• _Text passage_
■ ■ ■

Holding: The Supreme Court denied the State’s request to review the Kentucky court’s ruling, leaving in place the Kentucky court’s reversal of the incest conviction while the life sentence for rape remains.

Real World Impact:
  • Leaves the incest conviction overturned for this defendant in Kentucky.
  • Keeps the life sentence for rape in effect.
  • Does not resolve the broader rule on double punishment nationwide.
Topics: double jeopardy, sex crimes, child sexual abuse, state criminal sentencing

Summary

Background

A man named Hamilton was tried in Kentucky for having sexual intercourse with his 10-year-old daughter. He was found guilty of both rape and incest, sentenced to life in prison for rape and ten years for incest to be served at the same time. The Kentucky Supreme Court affirmed the rape conviction but reversed the incest conviction, concluding that punishing both offenses based on the same act violated protections against being punished more than once for the same conduct.

Reasoning

The U.S. Supreme Court declined to take up the State’s request to review that decision. In a written dissent, Justice Rehnquist argued the Kentucky ruling was wrong because the two crimes require different extra elements — rape here required the victim to be under 12, and incest required a family relationship — so both offenses are not the same under a long-standing test. He also said whether multiple punishments are barred depends on what the legislature intended about penalties, and Kentucky’s laws showed no intent to limit both sentences.

Real world impact

Because the High Court refused review, the Kentucky Supreme Court’s reversal of the incest conviction remains in place for this case and the rape life sentence remains effective. The refusal is not a national decision on how similar cases should be handled elsewhere; it leaves the state court’s ruling in effect but does not settle the broader legal debate.

Dissents or concurrances

Justice Rehnquist (joined by Justice O’Connor) would have granted review, vacated the state judgment, and asked the Kentucky court to reconsider under the tests he described.

■ ■ ■

Collected data entries:
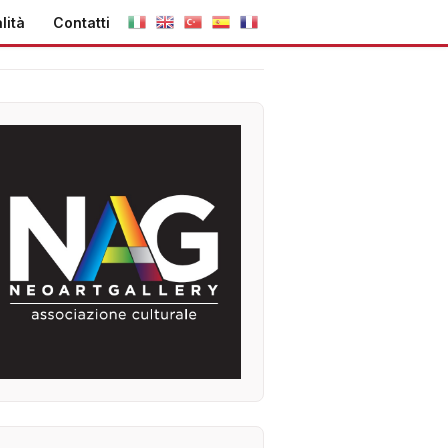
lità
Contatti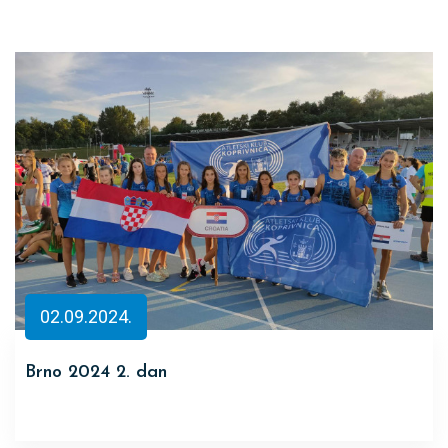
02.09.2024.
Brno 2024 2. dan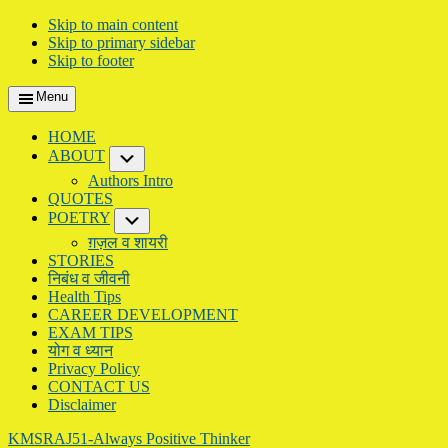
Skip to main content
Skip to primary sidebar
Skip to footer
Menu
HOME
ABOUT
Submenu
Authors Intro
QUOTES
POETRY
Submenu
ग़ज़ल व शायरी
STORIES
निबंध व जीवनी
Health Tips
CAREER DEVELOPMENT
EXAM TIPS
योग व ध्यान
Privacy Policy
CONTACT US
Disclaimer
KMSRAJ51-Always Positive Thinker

■ ■ ■

• _Tasks and exercises_
• A. Summarize the case summary in two sentences.
• B. Answer these questions from the case summary:
(i) How old was the daughter?
(ii) What sentence was imposed for incest?
(iii) Which justice joined Justice Rehnquist?
• C. Reproduce the case summary starting at the words "The U.S. Supreme" and ending after the words "limit both sentences.".

• _Replies_
• A. The U.S. Supreme Court declined to review a Kentucky Supreme Court ruling that affirmed Hamilton's rape conviction but reversed his incest conviction, so the life sentence for rape remains in effect. In a dissent joined by Justice O'Connor, Justice Rehnquist argued that the two crimes require different elements and that Kentucky's laws showed no intent to limit both sentences.

• B.
(i) She was 10 years old.
(ii) The sentence was ten years, to be served at the same time as the life sentence.
(iii) Justice O'Connor joined him.

• C.
The U.S. Supreme Court declined to take up the State’s request to review that decision. In a written dissent, Justice Rehnquist argued the Kentucky ruling was wrong because the two crimes require different extra elements — rape here required the victim to be under 12, and incest required a family relationship — so both offenses are not the same under a long-standing test. He also said whether multiple punishments are barred depends on what the legislature intended about penalties, and Kentucky’s laws showed no intent to limit both sentences.